With nearly 30 percent of people in the U.K. having received at least one dose, but vaccine distribution progressing much more slowly across most EU countries, there are signs that frustration among EU citizens is being directed at politicians rather than pharma companies.
According to the survey, which was carried out by Kekst CNC and shared with POLITICO ahead of publication, 51 percent of German respondents said the European Union has handled the vaccine rollout badly, a view shared by 35 percent of French and 24 percent of Swedish respondents.

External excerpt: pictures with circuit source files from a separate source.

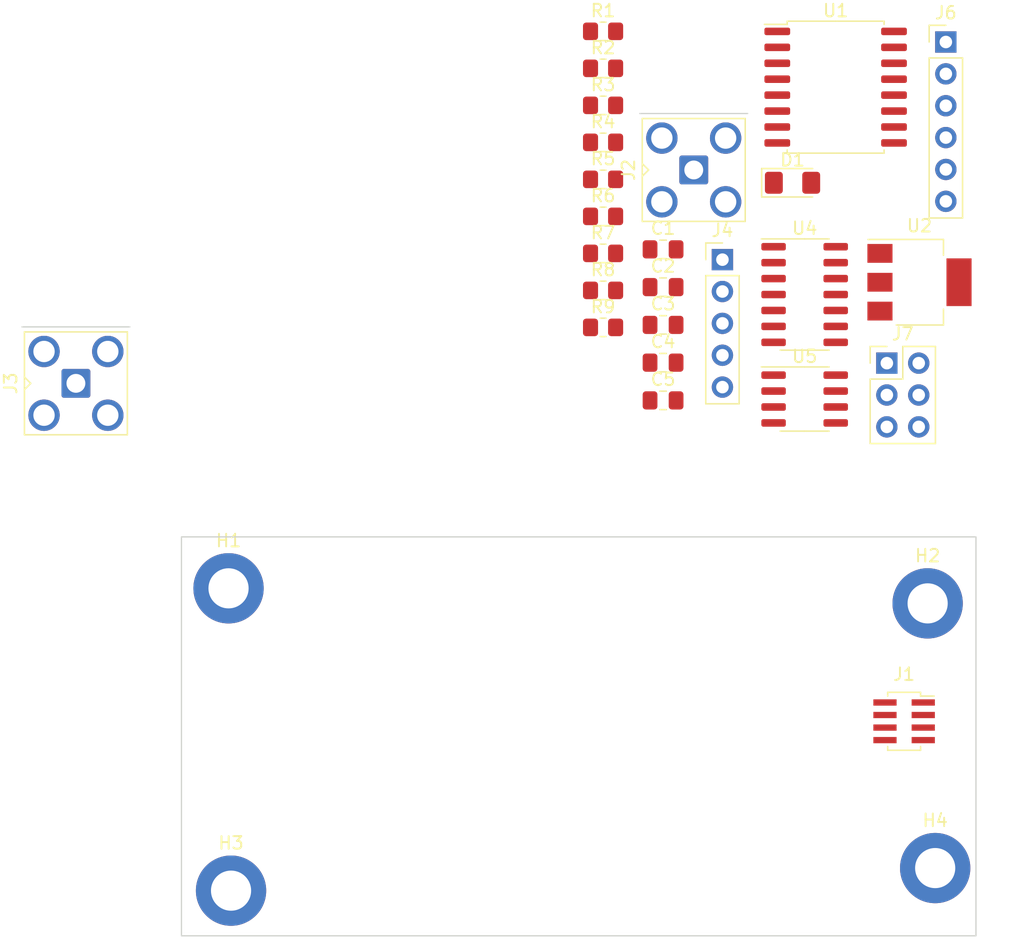
<source format=kicad_pcb>
(kicad_pcb (version 20221018) (generator pcbnew)

  (general
    (thickness 1.5842)
  )

  (paper "USLetter")
  (title_block
    (title "Sawtooth Compensator")
    (date "2024-02-17")
    (rev "0")
  )

  (layers
    (0 "F.Cu" signal)
    (1 "In1.Cu" signal)
    (2 "In2.Cu" signal)
    (31 "B.Cu" signal)
    (32 "B.Adhes" user "B.Adhesive")
    (33 "F.Adhes" user "F.Adhesive")
    (34 "B.Paste" user)
    (35 "F.Paste" user)
    (36 "B.SilkS" user "B.Silkscreen")
    (37 "F.SilkS" user "F.Silkscreen")
    (38 "B.Mask" user)
    (39 "F.Mask" user)
    (40 "Dwgs.User" user "User.Drawings")
    (41 "Cmts.User" user "User.Comments")
    (42 "Eco1.User" user "User.Eco1")
    (43 "Eco2.User" user "User.Eco2")
    (44 "Edge.Cuts" user)
    (45 "Margin" user)
    (46 "B.CrtYd" user "B.Courtyard")
    (47 "F.CrtYd" user "F.Courtyard")
    (48 "B.Fab" user)
    (49 "F.Fab" user)
    (50 "User.1" user)
    (51 "User.2" user)
    (52 "User.3" user)
    (53 "User.4" user)
    (54 "User.5" user)
    (55 "User.6" user)
    (56 "User.7" user)
    (57 "User.8" user)
    (58 "User.9" user)
  )

  (setup
    (stackup
      (layer "F.SilkS" (type "Top Silk Screen"))
      (layer "F.Paste" (type "Top Solder Paste"))
      (layer "F.Mask" (type "Top Solder Mask") (thickness 0.01))
      (layer "F.Cu" (type "copper") (thickness 0.035))
      (layer "dielectric 1" (type "prepreg") (thickness 0.0994) (material "FR4") (epsilon_r 4.5) (loss_tangent 0.02))
      (layer "In1.Cu" (type "copper") (thickness 0.0152))
      (layer "dielectric 2" (type "core") (thickness 1.265) (material "FR4") (epsilon_r 4.5) (loss_tangent 0.02))
      (layer "In2.Cu" (type "copper") (thickness 0.0152))
      (layer "dielectric 3" (type "prepreg") (thickness 0.0994) (material "FR4") (epsilon_r 4.5) (loss_tangent 0.02))
      (layer "B.Cu" (type "copper") (thickness 0.035))
      (layer "B.Mask" (type "Bottom Solder Mask") (thickness 0.01))
      (layer "B.Paste" (type "Bottom Solder Paste"))
      (layer "B.SilkS" (type "Bottom Silk Screen"))
      (copper_finish "None")
      (dielectric_constraints yes)
    )
    (pad_to_mask_clearance 0)
    (pcbplotparams
      (layerselection 0x00010fc_ffffffff)
      (plot_on_all_layers_selection 0x0000000_00000000)
      (disableapertmacros false)
      (usegerberextensions false)
      (usegerberattributes true)
      (usegerberadvancedattributes true)
      (creategerberjobfile true)
      (dashed_line_dash_ratio 12.000000)
      (dashed_line_gap_ratio 3.000000)
      (svgprecision 4)
      (plotframeref false)
      (viasonmask false)
      (mode 1)
      (useauxorigin false)
      (hpglpennumber 1)
      (hpglpenspeed 20)
      (hpglpendiameter 15.000000)
      (dxfpolygonmode true)
      (dxfimperialunits true)
      (dxfusepcbnewfont true)
      (psnegative false)
      (psa4output false)
      (plotreference true)
      (plotvalue true)
      (plotinvisibletext false)
      (sketchpadsonfab false)
      (subtractmaskfromsilk false)
      (outputformat 1)
      (mirror false)
      (drillshape 1)
      (scaleselection 1)
      (outputdirectory "")
    )
  )

  (net 0 "")
  (net 1 "+3.3V")
  (net 2 "GND")
  (net 3 "VBUS")
  (net 4 "/LED")
  (net 5 "/LED_R")
  (net 6 "FROM_GPS_DATA")
  (net 7 "unconnected-(J1-Pin_4-Pad4)")
  (net 8 "TO_GPS_DATA")
  (net 9 "/PPS_IN")
  (net 10 "unconnected-(J1-Pin_7-Pad7)")
  (net 11 "Net-(J2-In)")
  (net 12 "/AT_TXD")
  (net 13 "MOSI")
  (net 14 "SCK")
  (net 15 "unconnected-(J7-NC-Pad4)")
  (net 16 "SS")
  (net 17 "/AT_RXD")
  (net 18 "Net-(R5-Pad2)")
  (net 19 "Net-(J3-In)")
  (net 20 "PPS_RAW")
  (net 21 "Net-(U1-S)")
  (net 22 "Net-(U1-IN)")
  (net 23 "unconnected-(U1-Q{slash}P0-Pad3)")
  (net 24 "unconnected-(U1-P1-Pad4)")
  (net 25 "unconnected-(U1-P2-Pad5)")
  (net 26 "unconnected-(U1-P3-Pad6)")
  (net 27 "unconnected-(U1-P4-Pad7)")
  (net 28 "unconnected-(U1-P5-Pad10)")
  (net 29 "unconnected-(U1-P6-Pad12)")
  (net 30 "unconnected-(U1-P7-Pad13)")
  (net 31 "Net-(U1-OUT)")
  (net 32 "Net-(U4-Pad12)")

  (footprint "Resistor_SMD:R_0805_2012Metric_Pad1.20x1.40mm_HandSolder" (layer "F.Cu") (at 143.14 50.35))

  (footprint "Capacitor_SMD:C_0805_2012Metric_Pad1.18x1.45mm_HandSolder" (layer "F.Cu") (at 147.92 76.82))

  (footprint "Capacitor_SMD:C_0805_2012Metric_Pad1.18x1.45mm_HandSolder" (layer "F.Cu") (at 147.92 67.79))

  (footprint "Resistor_SMD:R_0805_2012Metric_Pad1.20x1.40mm_HandSolder" (layer "F.Cu") (at 143.14 56.25))

  (footprint "Resistor_SMD:R_0805_2012Metric_Pad1.20x1.40mm_HandSolder" (layer "F.Cu") (at 143.14 53.3))

  (footprint "Package_SO:SOIC-16W_7.5x10.3mm_P1.27mm" (layer "F.Cu") (at 161.67 51.85))

  (footprint "MountingHole:MountingHole_3.2mm_M3_DIN965_Pad_TopBottom" (layer "F.Cu") (at 169 93))

  (footprint "Resistor_SMD:R_0805_2012Metric_Pad1.20x1.40mm_HandSolder" (layer "F.Cu") (at 143.14 47.4))

  (footprint "Resistor_SMD:R_0805_2012Metric_Pad1.20x1.40mm_HandSolder" (layer "F.Cu") (at 143.14 59.2))

  (footprint "Package_SO:SOIC-14_3.9x8.7mm_P1.27mm" (layer "F.Cu") (at 159.2 68.38))

  (footprint "Connector_PinHeader_2.54mm:PinHeader_2x03_P2.54mm_Vertical" (layer "F.Cu") (at 165.75 73.85))

  (footprint "Resistor_SMD:R_0805_2012Metric_Pad1.20x1.40mm_HandSolder" (layer "F.Cu") (at 143.14 62.15))

  (footprint "Resistor_SMD:R_0805_2012Metric_Pad1.20x1.40mm_HandSolder" (layer "F.Cu") (at 143.14 65.1))

  (footprint "Resistor_SMD:R_0805_2012Metric_Pad1.20x1.40mm_HandSolder" (layer "F.Cu") (at 143.14 71))

  (footprint "Connector_PinSocket_1.00mm:PinSocket_2x04_P1.00mm_Vertical_SMD" (layer "F.Cu") (at 167.125 102.4))

  (footprint "Package_SO:SOIC-8_3.9x4.9mm_P1.27mm" (layer "F.Cu") (at 159.2 76.71))

  (footprint "Capacitor_SMD:C_0805_2012Metric_Pad1.18x1.45mm_HandSolder" (layer "F.Cu") (at 147.92 73.81))

  (footprint "MountingHole:MountingHole_3.2mm_M3_DIN965_Pad_TopBottom" (layer "F.Cu") (at 113.3 91.8))

  (footprint "Resistor_SMD:R_0805_2012Metric_Pad1.20x1.40mm_HandSolder" (layer "F.Cu") (at 143.14 68.05))

  (footprint "MountingHole:MountingHole_3.2mm_M3_DIN965_Pad_TopBottom" (layer "F.Cu") (at 113.5 115.9))

  (footprint "MountingHole:MountingHole_3.2mm_M3_DIN965_Pad_TopBottom" (layer "F.Cu") (at 169.6 114.1))

  (footprint "Package_TO_SOT_SMD:SOT-223" (layer "F.Cu") (at 168.35 67.4))

  (footprint "Capacitor_SMD:C_0805_2012Metric_Pad1.18x1.45mm_HandSolder" (layer "F.Cu") (at 147.92 70.8))

  (footprint "Connector_PinHeader_2.54mm:PinHeader_1x05_P2.54mm_Vertical" (layer "F.Cu") (at 152.65 65.6))

  (footprint "Connector_Coaxial:SMA_Amphenol_901-143_Horizontal" (layer "F.Cu") (at 101.14 75.46))

  (footprint "Connector_Coaxial:SMA_Amphenol_901-143_Horizontal" (layer "F.Cu") (at 150.365 58.45))

  (footprint "LED_SMD:LED_1206_3216Metric_Pad1.42x1.75mm_HandSolder" (layer "F.Cu") (at 158.235 59.47))

  (footprint "Capacitor_SMD:C_0805_2012Metric_Pad1.18x1.45mm_HandSolder" (layer "F.Cu") (at 147.92 64.78))

  (footprint "Connector_PinHeader_2.54mm:PinHeader_1x06_P2.54mm_Vertical" (layer "F.Cu") (at 170.45 48.25))

  (gr_rect (start 109.55 87.7) (end 172.85 119.5)
    (stroke (width 0.1) (type default)) (fill none) (layer "Edge.Cuts") (tstamp 632ce14e-6d6b-41c9-b037-95dca4bb5043))

)

</source>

In the U.K., 45 percent said the EU has done a bad job, while 77 percent said they approved of their government’s track record on vaccination. By contrast, only 23 percent of Germans, 19 percent of Swedes and 18 percent of French respondents took a similarly generous view of their respective national vaccine rollouts.

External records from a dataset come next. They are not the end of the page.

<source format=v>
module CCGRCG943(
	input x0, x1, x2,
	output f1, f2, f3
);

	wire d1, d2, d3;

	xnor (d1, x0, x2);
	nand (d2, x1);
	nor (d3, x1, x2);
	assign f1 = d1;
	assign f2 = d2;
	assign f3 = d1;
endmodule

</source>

Despite the explosive fight between the European Commission and AstraZeneca over the drug company’s inability to fulfill its contract to supply vaccines, pharma companies seem to have so far received less flak from citizens. In both France and Germany, net support for the pharmaceutical industry was higher in February than it was in September, though it dropped significantly from 60 percent support to 34 percent net support in Sweden in the same period. In the U.K., net support rose from 51 percent to 78 percent between September and February.
The survey also revealed that citizens’ discontent is generally reflected in deteriorating approval ratings of national politicians. German Chancellor Angela Merkel’s net rating, for example, went from +54 percent in June 2020 to +23 percent in February 2021. U.K. Prime Minister Boris Johnson’s support dropped from net -7 percent to -13 percent. French President Emmanuel Macron’s went from -15 percent to -16 percent. And Swedish Prime Minister Stefan Löfven’s net rating dropped from 7 percent to -17 percent.
There was also pessimism among respondents about the need for future lockdowns. Only 22 percent of British respondents said they didn’t believe that the country will need another, with 38 percent of Germans, 33 percent of Swedes and 28 percent of French respondents saying the same.
On travel, there is a similarly downbeat view, with just 13 percent of British, 26 percent of French, 27 percent of German and 23 percent of Swedish respondents saying they expected to be able to book a summer vacation. The low figure among U.K. citizens may be in part because the polling was carried out ahead of the government’s announcement of its plan to open up the economy and lift most restrictions in stages by June.
Kekst CNC polled 1,000 adults per country in Germany, France, Sweden, the U.K., Japan and the U.S. between February 11 and February 21.